Kebiasaan bermain sepatu roda itu terbawa saat ia pindah dari Pare-Pare menuju Makassar pada 1945. Kedatangan Habibie ke Makassar tak lain untuk menyusul kakak-kakaknya menuntut ilmu. Sebab, di Pare-Pare sekolah yang berkualitas tak banyak. Saban sore, Habibie dan kawan-kawannya yang lebih tua kerap memainkan sepatu roda.
“Saya senang tinggal di rumah Pak Supardi (bapak kos di Makassar)karena lingkungannya nyaman, di sini saya meneruskan kebiasaan saya bermain sepatu roda dengan kawan-kawan saya yang lebih tua,” cerita Habibie sebagaimana ditulis A. Makmur Makka dalam buku biografinya Mr. Crack dari Pare-Pare (2018).
Habibie yang biasa disapa Rudy mulai keranjingan bermain sepatu roda. Ia merasakan adrenalinnya meningkat ketika bermain sepatu roda.

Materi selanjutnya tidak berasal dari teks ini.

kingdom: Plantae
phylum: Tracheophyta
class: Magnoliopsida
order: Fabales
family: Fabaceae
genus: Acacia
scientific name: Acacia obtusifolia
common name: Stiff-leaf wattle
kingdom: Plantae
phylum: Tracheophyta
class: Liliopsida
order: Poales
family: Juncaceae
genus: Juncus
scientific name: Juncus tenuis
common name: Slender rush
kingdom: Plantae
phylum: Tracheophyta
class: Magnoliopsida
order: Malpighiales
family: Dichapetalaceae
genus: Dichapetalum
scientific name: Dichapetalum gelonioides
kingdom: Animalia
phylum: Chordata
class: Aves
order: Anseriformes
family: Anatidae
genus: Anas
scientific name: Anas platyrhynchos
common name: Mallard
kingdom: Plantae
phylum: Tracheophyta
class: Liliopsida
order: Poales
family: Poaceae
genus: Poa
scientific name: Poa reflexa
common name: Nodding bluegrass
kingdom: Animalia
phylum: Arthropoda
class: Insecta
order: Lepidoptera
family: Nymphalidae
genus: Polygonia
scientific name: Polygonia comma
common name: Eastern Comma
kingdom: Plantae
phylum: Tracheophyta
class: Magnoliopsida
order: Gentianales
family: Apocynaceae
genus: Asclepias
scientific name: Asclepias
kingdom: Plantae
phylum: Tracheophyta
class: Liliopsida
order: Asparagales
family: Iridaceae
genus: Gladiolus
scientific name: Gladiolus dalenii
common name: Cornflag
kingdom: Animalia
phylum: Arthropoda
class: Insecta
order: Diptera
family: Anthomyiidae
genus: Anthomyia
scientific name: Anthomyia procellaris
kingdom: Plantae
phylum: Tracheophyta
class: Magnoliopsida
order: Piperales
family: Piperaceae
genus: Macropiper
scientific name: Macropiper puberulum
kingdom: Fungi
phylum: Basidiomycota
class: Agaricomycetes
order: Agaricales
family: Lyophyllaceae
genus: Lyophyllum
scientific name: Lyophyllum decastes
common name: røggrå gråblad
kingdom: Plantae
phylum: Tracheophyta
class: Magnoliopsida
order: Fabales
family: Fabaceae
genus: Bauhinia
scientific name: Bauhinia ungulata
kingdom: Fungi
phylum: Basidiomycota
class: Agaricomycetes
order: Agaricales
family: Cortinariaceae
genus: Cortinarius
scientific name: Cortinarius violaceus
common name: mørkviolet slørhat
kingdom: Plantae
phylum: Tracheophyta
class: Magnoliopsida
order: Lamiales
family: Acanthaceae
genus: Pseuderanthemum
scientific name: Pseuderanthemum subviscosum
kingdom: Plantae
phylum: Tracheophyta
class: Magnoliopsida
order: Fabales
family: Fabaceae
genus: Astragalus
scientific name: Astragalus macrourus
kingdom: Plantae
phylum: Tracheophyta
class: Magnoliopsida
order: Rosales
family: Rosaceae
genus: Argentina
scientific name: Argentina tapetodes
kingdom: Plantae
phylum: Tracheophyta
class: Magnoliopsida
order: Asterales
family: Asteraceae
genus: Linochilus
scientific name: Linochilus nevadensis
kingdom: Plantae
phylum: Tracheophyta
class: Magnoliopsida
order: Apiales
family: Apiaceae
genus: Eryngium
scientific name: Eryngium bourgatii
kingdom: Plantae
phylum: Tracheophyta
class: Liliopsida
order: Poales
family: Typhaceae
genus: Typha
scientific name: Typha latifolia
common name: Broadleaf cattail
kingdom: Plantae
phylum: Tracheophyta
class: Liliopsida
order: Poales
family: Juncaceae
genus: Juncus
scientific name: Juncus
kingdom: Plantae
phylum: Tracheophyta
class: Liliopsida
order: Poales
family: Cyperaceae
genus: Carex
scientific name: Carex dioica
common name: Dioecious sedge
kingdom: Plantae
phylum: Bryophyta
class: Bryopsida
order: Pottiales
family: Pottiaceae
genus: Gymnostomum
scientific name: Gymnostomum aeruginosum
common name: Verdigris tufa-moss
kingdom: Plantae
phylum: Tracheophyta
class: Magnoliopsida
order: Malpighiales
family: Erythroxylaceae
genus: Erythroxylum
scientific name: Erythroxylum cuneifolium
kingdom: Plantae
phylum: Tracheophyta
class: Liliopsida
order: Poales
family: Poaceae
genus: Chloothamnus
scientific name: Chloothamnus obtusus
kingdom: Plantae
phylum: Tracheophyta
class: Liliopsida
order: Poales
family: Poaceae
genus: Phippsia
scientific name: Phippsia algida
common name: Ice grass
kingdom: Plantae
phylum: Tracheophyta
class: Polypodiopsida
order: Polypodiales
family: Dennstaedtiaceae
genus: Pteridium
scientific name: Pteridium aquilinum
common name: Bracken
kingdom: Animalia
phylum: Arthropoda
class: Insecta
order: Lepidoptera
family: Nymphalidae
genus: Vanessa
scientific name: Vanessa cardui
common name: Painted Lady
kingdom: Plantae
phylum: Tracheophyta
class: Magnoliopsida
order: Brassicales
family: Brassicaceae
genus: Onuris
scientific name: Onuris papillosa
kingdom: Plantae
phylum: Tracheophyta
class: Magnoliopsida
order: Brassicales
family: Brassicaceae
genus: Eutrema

Pun bermain sepatu roda penuh dengan tantangan. Melewati jalan-jalan berlubang, salah satunya. Karenanya, Habibie sering kali memilih bermain sepatu roda ketimbang bermain sepeda.
Penuturan itu sendiri muncul dari adik kandung yang juga sabahat sejatinya, Junus Effendi Habibie (Fanny Habibie). Ia menuturkan sekalipun dirinya dan Habibie sama-sama memiliki sepeda ketika telah pindah dan bersekolah di Bandung, Habibie tetap memilih bermain sepatu roda. Sedang Fanny tetap setia memilih bermain sepeda.
Kemampuan Habibie dalam bermain sepatu roda cukup mempuni. Aksinya meliuk-liuk dengan sepatu roda sering kali mengundang decak kagum. Bahkan, orang-orang yang kerap menonton aksinya bersepatu roda sampai bertepuk tangan.
BACA JUGA:
“Di Bandung, Rudy masih suka main Meccano. Hobinya memang tak berubah dari dia kecil. Kalau ada uang, Rudy akan membeli Meccano. Mainan yang berbahan baja ini memiliki clemen gigi penggerak lengkap dengan elemen mesinnya sehingga dapat membuat berbagai konstruksi, seperti robot dan alat angkat bangunan. Meccano yang dibelinya itu kemudian dirakit menjadi pesawat udara.”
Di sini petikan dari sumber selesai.